Baseline Testing Analysis & Auditing ServicesTo save money and improve operational efficiency, organizations should routinely identify all the systems on their networks. Despite the strictest usage policies, undocumented systems can be added to a network, such as “test” systems that were never decommissioned or instances where a system is managed by a third party as part of a vendor’s service offering.
To help you gain greater control of your IT resources, Structured provides complete baseline testing analysis and auditing services. We can help you assess environments with which you are not familiar (such as a newly acquired company’s systems) or help you with automated discovery for large networks across multiple locations. Once we identify your network systems, we also help you assess and fix potential security issues.
Automated Inventory Solutions Not long ago, a casual walk around the data center would give you a good idea of your network. But today’s systems are harder to find physically because of wireless networking and mobile solutions. Because Structured specializes in both data center design and wireless and mobility solutions, we know how and where to look.
We typically use a combination of methods for the most accurate inventory because various methods have different strengths and weaknesses. We can familiarize you with the appropriate tools to address your unique needs. For example, TCP-based port scans often reveal the presence of systems that an IP ping scan will not. Further, by capturing the initial output for each port we can often gather more information that can be used to identify the listening software or host. Meanwhile, identifying that wireless devices exist is simple, but determining their physical location is often difficult. Structured can help you locate physical devices using scanners that display signal strength and direction.
After you establish your baseline, Structured also recommends regularly checking your IT inventory. Such periodic checks verify that your IT policies are being followed and confirm that your documentation matches the true state of the network.

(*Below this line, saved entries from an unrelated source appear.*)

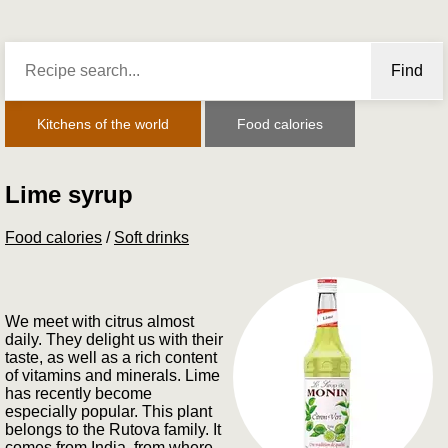
Find
Kitchens of the world
Food calories
Lime syrup
Food calories
/
Soft drinks
We meet with citrus almost
daily. They delight us with their
taste, as well as a rich content
of vitamins and minerals. Lime
has recently become
especially popular. This plant
belongs to the Rutova family. It
comes from India, from where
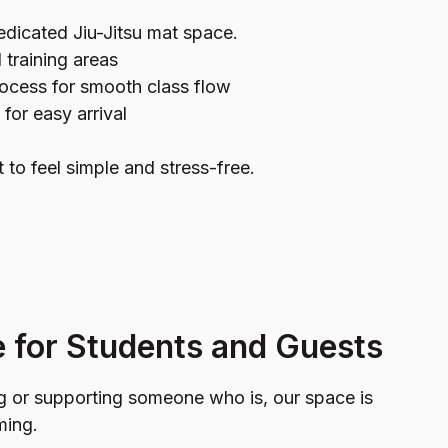
edicated Jiu-Jitsu mat space.
 training areas
ocess for smooth class flow
 for easy arrival
t to feel simple and stress-free.
 for Students and Guests
ng or supporting someone who is, our space is
ming.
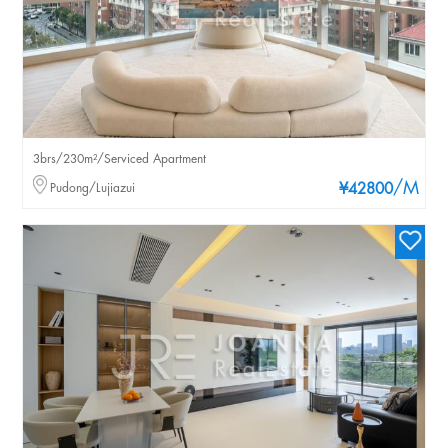
3brs/230m²/Serviced Apartment
/M
Pudong/Lujiazui
¥42800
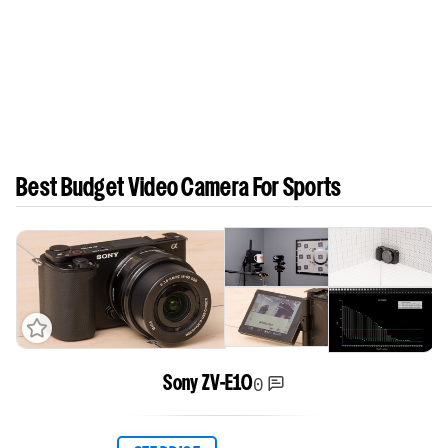
Best Budget Video Camera For Sports
0
Sony ZV-E10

Vulnerability Scanning After locating all the hosts on your network (and removing or fixing the unauthorized ones), Structured will help you determine the security status of your systems. Depending upon what you need to know, we use automated vulnerability scanners that look for settings that might indicate vulnerability, which avoid service disruption on target machines. We also have scanners that actually attempt to exploit vulnerabilities. There is some risk of service interruption to using these, so we recommend not using them when an outage may be detrimental to your business. Nevertheless, they provide a very accurate indicator of the overall security of the system in question.
Good vulnerability scanning must be set up and operated by a qualified professional. Automated systems sometimes detect issues that require human judgment regarding their true risk. When our scans find such a problem, our experienced professionals conduct further investigation to determine the validity and risk of such findings.